(In the context of the recent blasts in Karachi, noted columnist with Dawn Jawed Naqvi recalls the role of US imperialism in fuelling terror in the sub-continent and discusses the futility of allying with the US ‘war on terror.’)
Jawaharlal Nehru’s pledge of independence on 26th January 1930 can even today inspire any populist leader in South Asia, including of course Benazir Bhutto, who was the target of a devastating terrorist attack in Karachi on Thursday night.
There is a strange passage in the speech where Nehru says: “Compulsory disarmament has made us unmanly and the presence of an alien army of occupation, employed with deadly effect to crush in us the spirit of resistance, has made us think that we cannot look after ourselves or put up a defence against foreign aggression, or even defend our brothers and families from the attacks of thieves, robbers and miscreants.”

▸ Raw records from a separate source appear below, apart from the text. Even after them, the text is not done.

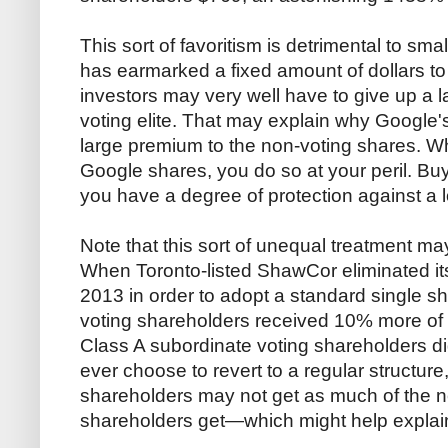
This sort of favoritism is detrimental to sma
has earmarked a fixed amount of dollars to
investors may very well have to give up a la
voting elite. That may explain why Google'
large premium to the non-voting shares. 
Google shares, you do so at your peril. Buy
you have a degree of protection against a l
Note that this sort of unequal treatment ma
When Toronto-listed ShawCor eliminated its
2013 in order to adopt a standard single sh
voting shareholders received 10% more of 
Class A subordinate voting shareholders d
ever choose to revert to a regular structur
shareholders may not get as much of the ne
shareholders get—which might help explai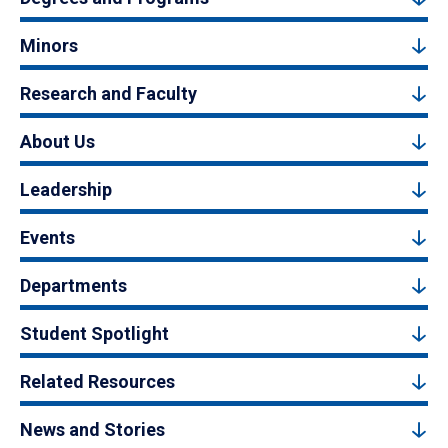
Minors
Research and Faculty
About Us
Leadership
Events
Departments
Student Spotlight
Related Resources
News and Stories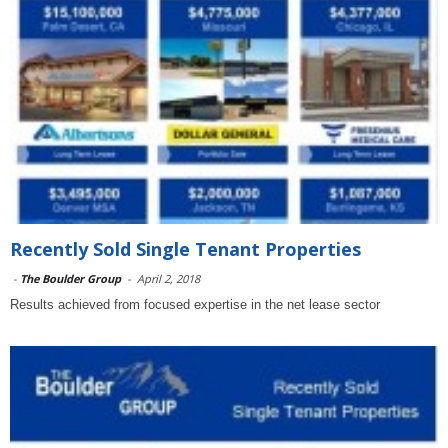
Recently Sold Single Tenant Properties
-
The Boulder Group
-
April 2, 2018
Results achieved from focused expertise in the net lease sector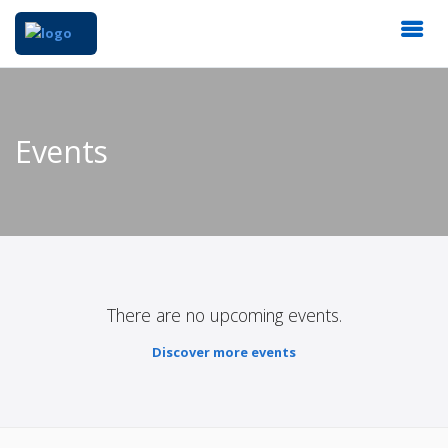
Events
There are no upcoming events.
Discover more events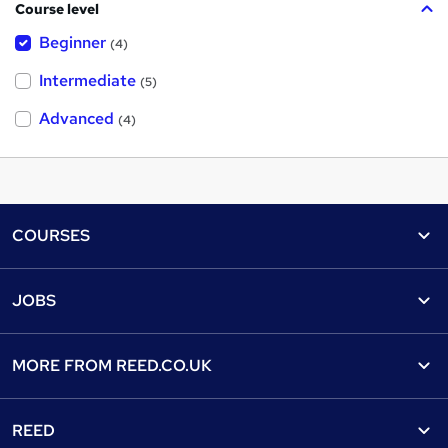
Course level
Beginner
(4)
Intermediate
(5)
Advanced
(4)
Footer
COURSES
Courses
Help
JOBS
Courses
Contact us
Jobs
Contact us
Find a course
MORE FROM
REED.CO.UK
Find a job
View all subjects
About us
Recruiter directory
REED
Discount courses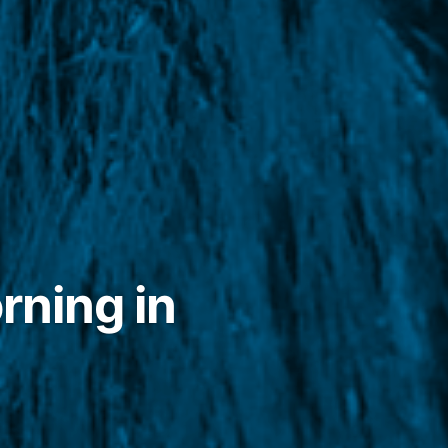
rning in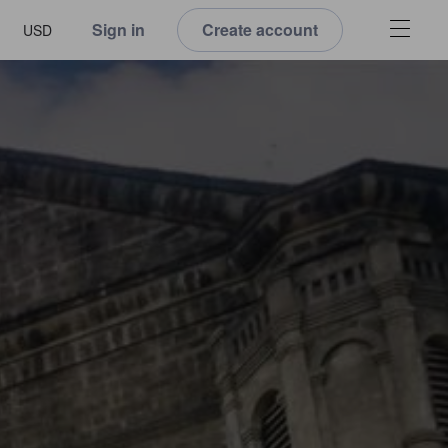
Sign in
Create account
USD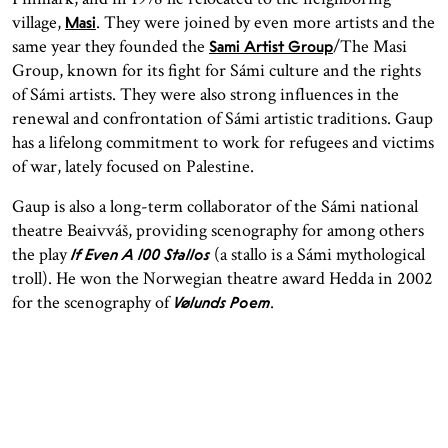
village,
. They were joined by even more artists and the
Masi
same year they founded the
/The Masi
Sami Artist Group
Group, known for its fight for Sámi culture and the rights
of Sámi artists. They were also strong influences in the
renewal and confrontation of Sámi artistic traditions. Gaup
has a lifelong commitment to work for refugees and victims
of war, lately focused on Palestine.
Gaup is also a long-term collaborator of the Sámi national
theatre Beaivváš, providing scenography for among others
the play
(a stallo is a Sámi mythological
If Even A 100 Stallos
troll). He won the Norwegian theatre award Hedda in 2002
for the scenography of
.
Vølunds Poem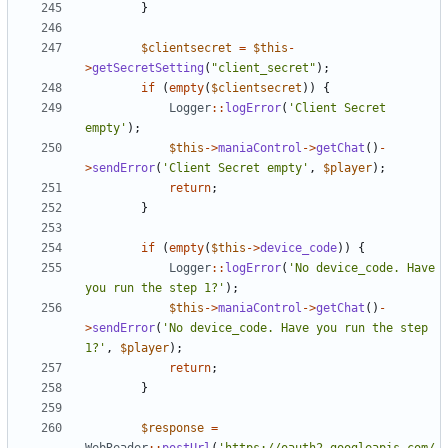
}
$clientsecret
=
$this
-
>
getSecretSetting
(
"client_secret"
);
if
(
empty
(
$clientsecret
))
{
Logger
::
logError
(
'Client Secret 
empty'
);
$this
->
maniaControl
->
getChat
()
-
>
sendError
(
'Client Secret empty'
,
$player
);
return
;
}
if
(
empty
(
$this
->
device_code
))
{
Logger
::
logError
(
'No device_code. Have 
you run the step 1?'
);
$this
->
maniaControl
->
getChat
()
-
>
sendError
(
'No device_code. Have you run the step 
1?'
,
$player
);
return
;
}
$response
=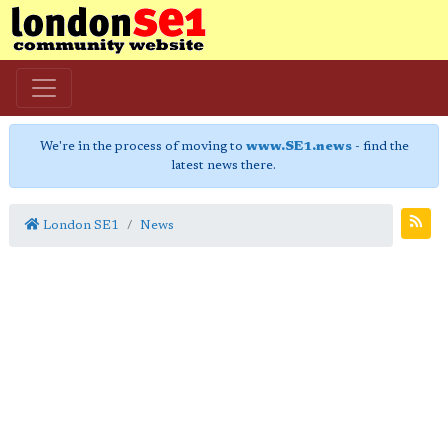
We're in the process of moving to
www.SE1.news
- find the
latest news there.
London SE1
News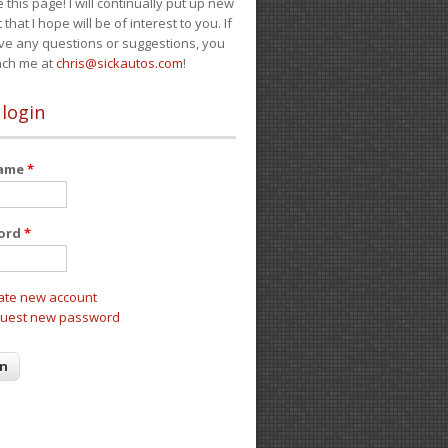
e this page! I will continually put up new
 that I hope will be of interest to you. If
ve any questions or suggestions, you
ach me at
chris@sickautos.com
!
 login
name
*
ord
*
ate new account
uest new password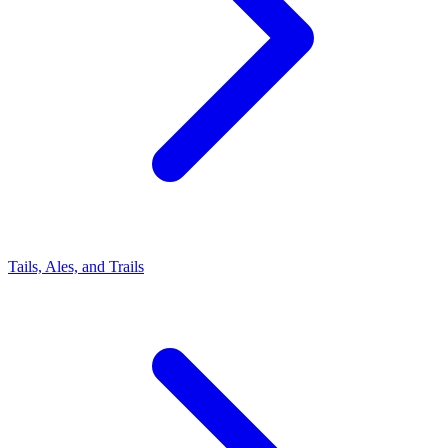
Tails, Ales, and Trails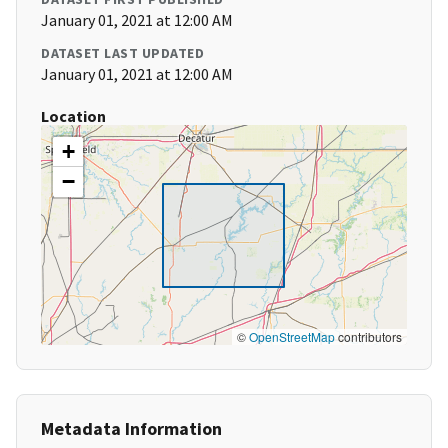
January 01, 2021 at 12:00 AM
DATASET LAST UPDATED
January 01, 2021 at 12:00 AM
Location
+
−
©
OpenStreetMap
contributors
Metadata Information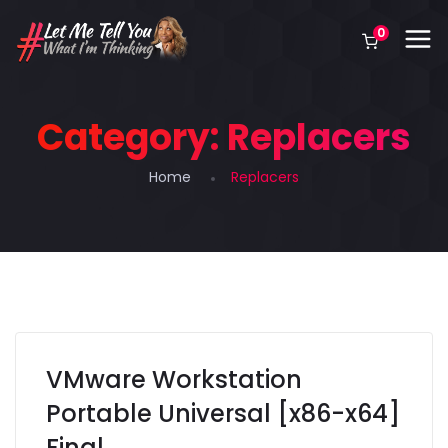
0
Category:
Replacers
Home
Replacers
VMware Workstation
Portable Universal [x86-x64]
Final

The point here is that if the proud people of India, on whose behalf Nehru was surely speaking, were made ‘unmanly’ because the colonial state took away their means of ‘resistance’ why did he not give those rights to the citizens in the evidently independent India? The answer perhaps lies in the fact that no state, colonial or post-colonial, is willing to see itself as an oppressor of its own subjects or citizens. On the contrary, it strives to take monopoly over the means of coercion, which it otherwise uses to subjugate the people.
Today as our native rulers continue to align themselves in the contrived battle between good and evil using points of reference that may be germane to US President George Bush but have the potential to spell disaster for our polity, there are serious questions that need to be asked. The most important of these is whether we really need American help and blessings to fight Al Qaeda and Taliban in our own backyard and if so for whose benefit? Why should we listen to Bush and not to Denis Healey, WW II veteran and ageing but still lucid Labour Party ideologue instead? Mr Healey was very clear in an interview on BBC last week that there was no military solution to what the Americans call terrorism. His counsel was to talk to terrorist leaders instead. “If to end terrorism we do not talk to its leaders who are we to talk to?” he asked
Ask any ruler from Pakistan to Bangladesh or from Afghanistan to Sri Lanka about the vision they nurture and they all want to transform their countries into moderate, liberal states. But look again. We were not doing too badly on that front. Afghanistan was not quite the basket case it became, breeding fundamentalist rebels. Nor was ISI hatching ‘mujahideen’ in Saudi and CIA-funded incubators at the behest of Zbigniew Brzezinski. And when Brzezinski was asked in the context of the Taliban why he had fanned religious extremism in Pakistan and Afghanistan, his cynical reply was: “What is more important — demise of the Soviet Union or a few stirred up Muslims?”
When a country like the United States mourns the loss of innocent lives, how hypocritical it sounds, as on other occasions it has no qualms about annihilating millions because it feels like it. There is a similar nightmare looming on our heads in the form of a wayward American president threatening to annihilate the entire planet with World War III? Is there anything to choose between mindless terrorism and well strategised imperialism?
We do not know whether Benazir Bhutto will go along with Denis Healey or George Bush in her promise to remove the forces of mediaeval barbarism in Pakistan. But she said something else on her arrival in Karachi that may hold the key to everyone’s security in the region. She spoke for the impoverished people of Pakistan, the underdogs. She will notice from Nehru’s speech in 1930 that not much has changed to improve their lot.
What Nehru said in his Poorna Swaraj speech has amazing relevance for Ms Bhutto today. “The tallest of us have to bend before the foreign authority. The rights of free expression of opinion and free association have been denied to us and many of our countrymen are compelled to live in exile abroad and cannot return to their homes.”
Given the conditions, it must have been suffocating for Nehru to denounce the forced disarming of Indians by their colonial masters, particularly so when he was speaking on behalf of Gandhi, the icon of non-violence. It is just as suffocating today. The choices are not too different.